**Task to complete**
Once the images are set aside, output the listing exactly as it stands.

**Material provided**
---+---

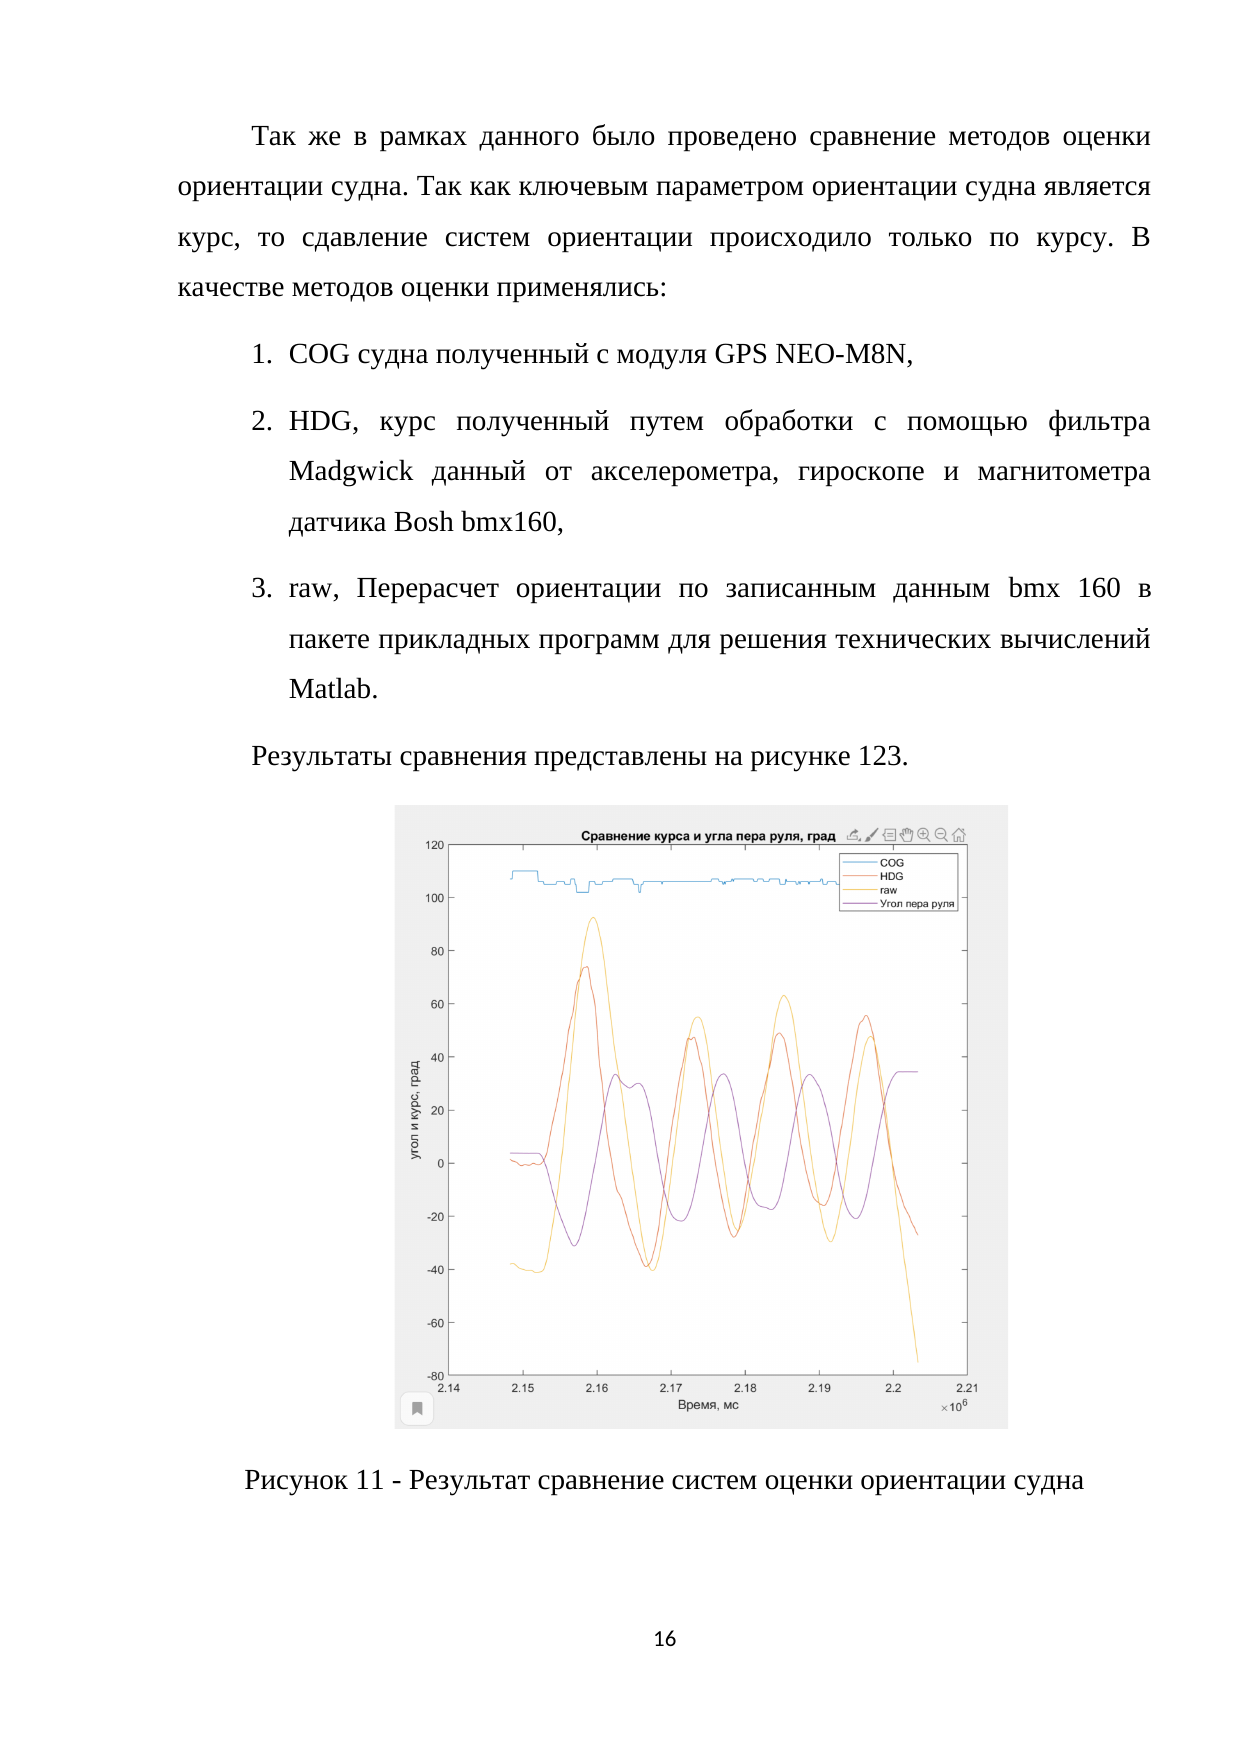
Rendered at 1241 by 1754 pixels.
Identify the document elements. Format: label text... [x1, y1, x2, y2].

list COG судна полученный с модуля GPS NEO-M8N, [251, 336, 1152, 369]
text Рисунок - Результат сравнение систем оценки ориентации судна [177, 1462, 1152, 1496]
list raw, Перерасчет ориентации по записанным данным bmx 160 в пакете прикладных программ для решения технических вычислений Matlab. [251, 571, 1152, 705]
list HDG, курс полученный путем обработки с помощью фильтра Madgwick данный от акселерометра, гироскопе и магнитометра датчика Bosh bmx160, [251, 403, 1152, 537]
text Результаты сравнения представлены на рисунке 123. [177, 738, 1152, 772]
picture [394, 805, 1009, 1429]
text Так же в рамках данного было проведено сравнение методов оценки ориентации судна. Так как ключевым параметром ориентации судна является курс, то сдавление систем ориентации происходило только по курсу. В качестве методов оценки применялись: [177, 118, 1152, 303]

---+---

**Your response**
Rendered at 1241 by 1754 pixels.
Identify the document elements. Format: label text... [x1, y1, x2, y2].

list COG судна полученный с модуля GPS NEO-M8N, [251, 336, 1152, 369]
text Рисунок - Результат сравнение систем оценки ориентации судна [177, 1462, 1152, 1496]
list raw, Перерасчет ориентации по записанным данным bmx 160 в пакете прикладных программ для решения технических вычислений Matlab. [251, 571, 1152, 705]
list HDG, курс полученный путем обработки с помощью фильтра Madgwick данный от акселерометра, гироскопе и магнитометра датчика Bosh bmx160, [251, 403, 1152, 537]
text Результаты сравнения представлены на рисунке 123. [177, 738, 1152, 772]
picture [394, 805, 1009, 1429]
text Так же в рамках данного было проведено сравнение методов оценки ориентации судна. Так как ключевым параметром ориентации судна является курс, то сдавление систем ориентации происходило только по курсу. В качестве методов оценки применялись: [177, 118, 1152, 303]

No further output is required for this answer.